COMENTÁRIO FINAL: A anterioridade da inscrição do nome empresarial, de per si considerada, não é inibitória do registro de marca que reproduz ou imite elemento integrante daquele. A inibição somente se perfaz quando o nome empresarial tem proteção estendida a todo o território nacional (territorialidade ampliada) e, para além disso, for reconhecido que a reprodução ou imitação é passível de gerar confusão no discernimento dos consumidores em virtude de as empresas envolvidas operarem no mesmo ramo de atividade (especificidade). 

3)Contribuinte efetua pagamento de tributo em 2006. Em 2009, faz pedido administrativo de restituição, que é indeferido em definitivo em 2012. Em 2013, diante da negativa administrativa,  o contribuinte efetua pedido judicial de restituição do tributo. A Fazenda Pública, ao contestar o feito, alega prescrição, já que entre o suposto pagamento indevido(2006) e o pedido  judicial(2013) passaram-se mais de cinco anos.
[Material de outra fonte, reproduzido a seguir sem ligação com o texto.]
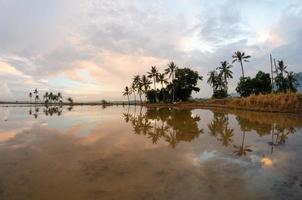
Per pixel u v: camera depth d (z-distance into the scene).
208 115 29.78
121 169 7.90
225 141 12.82
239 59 57.91
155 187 6.35
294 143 12.13
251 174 7.41
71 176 7.22
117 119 27.03
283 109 30.08
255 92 54.41
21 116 32.94
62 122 23.66
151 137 14.26
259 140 13.01
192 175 7.30
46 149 10.99
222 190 6.16
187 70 76.62
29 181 6.80
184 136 14.53
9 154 10.03
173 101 74.62
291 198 5.70
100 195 5.86
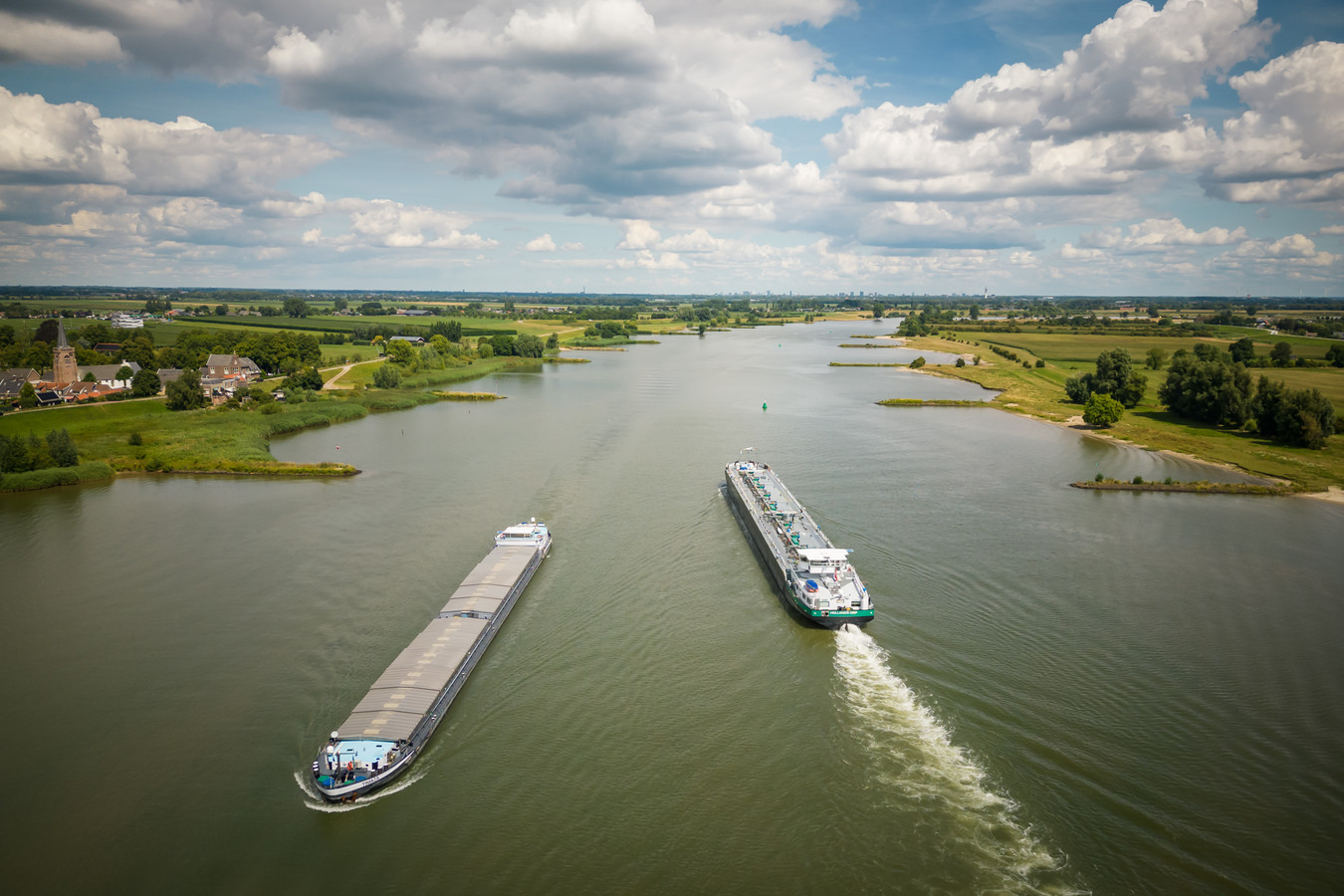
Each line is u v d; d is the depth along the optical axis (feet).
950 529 363.15
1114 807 178.81
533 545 328.49
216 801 184.14
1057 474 477.36
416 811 180.24
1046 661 241.96
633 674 238.27
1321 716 212.23
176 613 280.51
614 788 187.32
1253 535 360.69
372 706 206.90
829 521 369.71
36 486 456.04
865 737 206.08
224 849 169.48
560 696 226.58
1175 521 382.42
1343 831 170.50
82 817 179.22
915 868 161.99
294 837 172.76
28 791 187.93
Analise a alegação da Fazenda Pública.

Prevê o Código Tributário Nacional:

Art. 165. O sujeito passivo tem direito, independentemente de prévio protesto, à restituição total ou parcial do tributo, seja qual for a modalidade do seu pagamento, ressalvado o disposto no § 4º do artigo 162, nos seguintes casos:
I - cobrança ou pagamento espontâneo de tributo indevido ou maior que o devido em face da legislação tributária aplicável, ou da natureza ou circunstâncias materiais do fato gerador efetivamente ocorrido;
II - erro na edificação do sujeito passivo, na determinação da alíquota aplicável, no cálculo do montante do débito ou na elaboração ou conferência de qualquer documento relativo ao pagamento;
III - reforma, anulação, revogação ou rescisão de decisão condenatória.


Art. 168 - O direito de pleitear a restituição extingue-se com o decurso do prazo de 5 (cinco) anos, contados:
I - nas hipóteses dos incisos I e II do artigo 165, da data da extinção do crédito tributário;
II - na hipótese do inciso III do artigo 165, da data em que se tornar definitiva a decisão administrativa ou passar em julgado a decisão judicial que tenha reformado, anulado, revogado ou rescindido a decisão condenatória.

Art. 169 - Prescreve em 2 (dois) anos a ação anulatória da decisão administrativa que denegar a restituição.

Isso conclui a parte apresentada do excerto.